Floor Kids started life over a decade ago when San and Ng were working at Canada's National Film Board. San had just released Your Mom's Favourite DJ, and Ng was animating a short film about a kid with Asthma. Ng had been a breakdancer off and on for awhile, but it took until 2004 for him to form a regular crew and start practicing weekly. He'd spend his days animating, then go home and dance and to wind down from that; he'd sketch breakdance animations. He doesn't consider himself a professional dancer, but said that he'll "definitely get down and help get the party started." During crunch, the stressful final stage of game development, Ng would breakdance in the studio to relieve muscle pains from drawing.
He was familiar with Kid Koala thanks to breakdancing, and one day showed up at San's house with a stack of animation paper. On it were a couple of kids having a breakdancing battle, bouncing around from page to page. San recalled nodding his head to the silent beat the kids were dancing to as Ng flipped through the paper. Ng said that his drawing rhythm could've influenced what he'd shown San, or it could've been the way he was fluttering the pages.
As you can see in the short above, the characters' moves have subtle differences and styles. Ng's animations are driven by an acute knowledge of the physics of the dance moves and how they link from step to step. His understanding of the nuance and different styles enabled him to break each windmill or head-spin down into individual frames of animation. "He literally knows the rotations, the gravitational torque on all the spins just because he's done the moves himself," San said. "I realized I was dealing with a bit of a savant," he added, laughing.
After that, the pair began collaborating, with San providing foley work and music for Ng's short films, even taking the animations on tour to serve as visuals during his concerts.
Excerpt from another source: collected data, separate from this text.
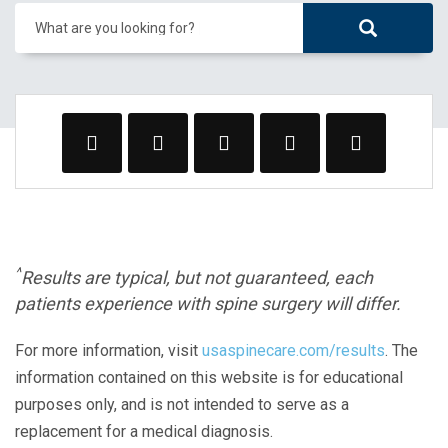
What are you looking for?
^
Results are typical, but not guaranteed, each
patients experience with spine surgery will differ.
For more information, visit
usaspinecare.com/results
. The
information contained on this website is for educational
purposes only, and is not intended to serve as a
replacement for a medical diagnosis.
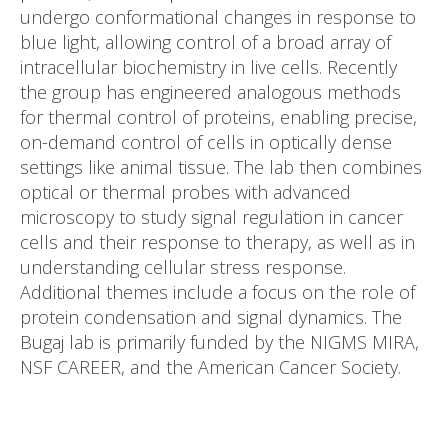
undergo conformational changes in response to
blue light, allowing control of a broad array of
intracellular biochemistry in live cells. Recently
the group has engineered analogous methods
for thermal control of proteins, enabling precise,
on-demand control of cells in optically dense
settings like animal tissue. The lab then combines
optical or thermal probes with advanced
microscopy to study signal regulation in cancer
cells and their response to therapy, as well as in
understanding cellular stress response.
Additional themes include a focus on the role of
protein condensation and signal dynamics. The
Bugaj lab is primarily funded by the NIGMS MIRA,
NSF CAREER, and the American Cancer Society.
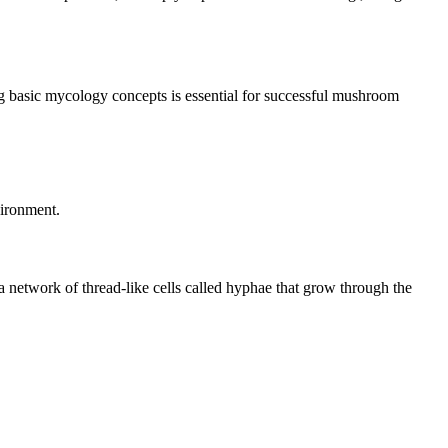
ng basic mycology concepts is essential for successful mushroom
vironment.
 a network of thread-like cells called hyphae that grow through the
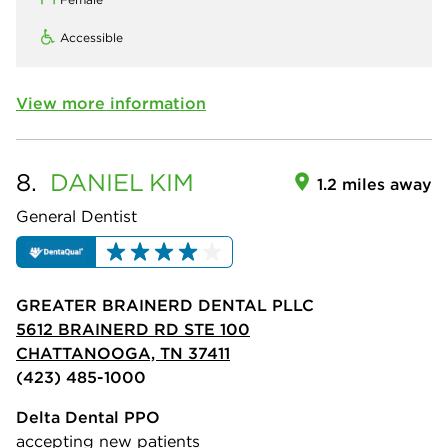
Accessible
View more information
8.
DANIEL
KIM
1.2 miles away
General Dentist
GREATER BRAINERD DENTAL PLLC
5612 BRAINERD RD STE 100
CHATTANOOGA, TN 37411
(423) 485-1000
Delta Dental PPO
accepting new patients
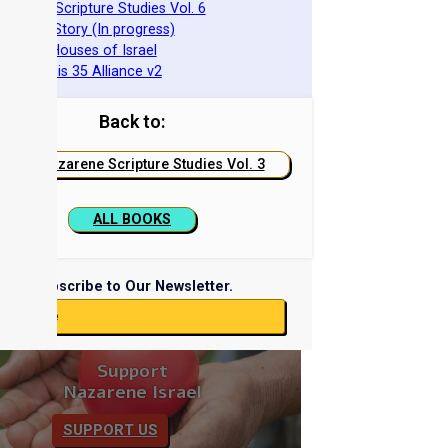
azarene Scripture Studies Vol. 6
phraim's Story (In progress)
he Two Houses of Israel
he Genesis 35 Alliance v2
Back to:
Nazarene Scripture Studies Vol. 3
ALL BOOKS
Subscribe to Our Newsletter.
ubscribe
Support
Nazarene Israel
SUPPORT US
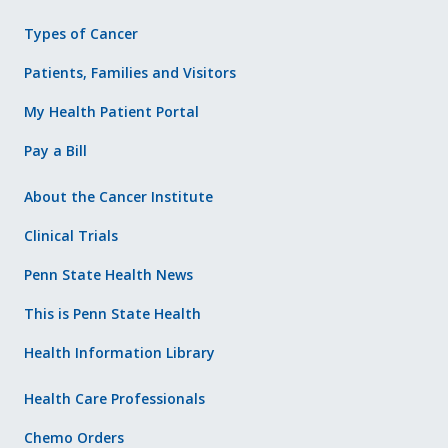
Types of Cancer
Patients, Families and Visitors
My Health Patient Portal
Pay a Bill
About the Cancer Institute
Clinical Trials
Penn State Health News
This is Penn State Health
Health Information Library
Health Care Professionals
Chemo Orders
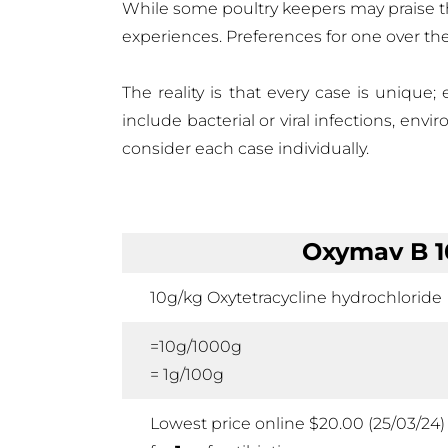
While some poultry keepers may praise the
experiences. Preferences for one over th
The reality is that every case is unique;
include bacterial or viral infections, env
consider each case individually.
Oxymav B 
10g/kg Oxytetracycline hydrochloride
=10g/1000g
= 1g/100g
Lowest price online $20.00 (25/03/24)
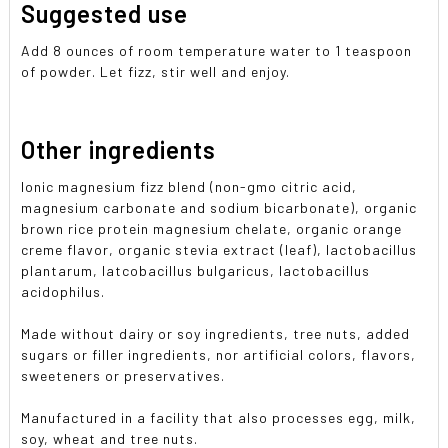
Suggested use
Add 8 ounces of room temperature water to 1 teaspoon
of powder. Let fizz, stir well and enjoy.
Other ingredients
Ionic magnesium fizz blend (non-gmo citric acid,
magnesium carbonate and sodium bicarbonate), organic
brown rice protein magnesium chelate, organic orange
creme flavor, organic stevia extract (leaf), lactobacillus
plantarum, latcobacillus bulgaricus, lactobacillus
acidophilus.
Made without dairy or soy ingredients, tree nuts, added
sugars or filler ingredients, nor artificial colors, flavors,
sweeteners or preservatives.
Manufactured in a facility that also processes egg, milk,
soy, wheat and tree nuts.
The pair knew that their project had potential, but weren't sure what to do with it. Five years ago, San took to Twitter to in his words, "cold call" some local game developers and see if they'd want to talk.
Mike Wozniewski is the founder of Hololabs, a development studio in British Columbia, Canada. Ng and San met with him in 2013, and he was the first developer who didn't mention changing Floor Kids' expressive art style. "[Hololabs] stepped up to the plate and really wanted to do it exactly how it was in the old videos," Ng said. Other programmers wanted a "super digital" aesthetic that'd be easier to code. That wasn't something Ng wanted because it'd take away the spirit of how he works.
"In my animation career, a lot of times that roughness, that sketchiness, gets cut at a certain part of the process," he said. He continued the clean versions don't look as good as they did prior, "but this is what you're told is going to sell the product better."
Ng has set up shop at break competitions before, using a marker to draw the winner, Floor Kids style. Then he'd give it to them on the spot. "Because I understand the dance as a language, I know their best moves, and I'll make sure it's one of the most memorable moments from the battle."
Floor Kids: The Video Game's animation and art aren't perfect because they were never supposed to be. Everything has a bit of a rough, penciled look like it was ripped out of a sketchbook — not a Disney animation cel. Even when you're glancing at screenshots, everything feels like it's in motion. Ng attributes that to his manner of pencil and brush strokes. He said that the speed with which you put a line on a page is the speed the eye traces the drawing. "If you're really hesitant and feathery, and take a really long time, your eye might take a really long time," he said. "If you do stuff really loose and fast and sketchy, your eyes tend to move that way too."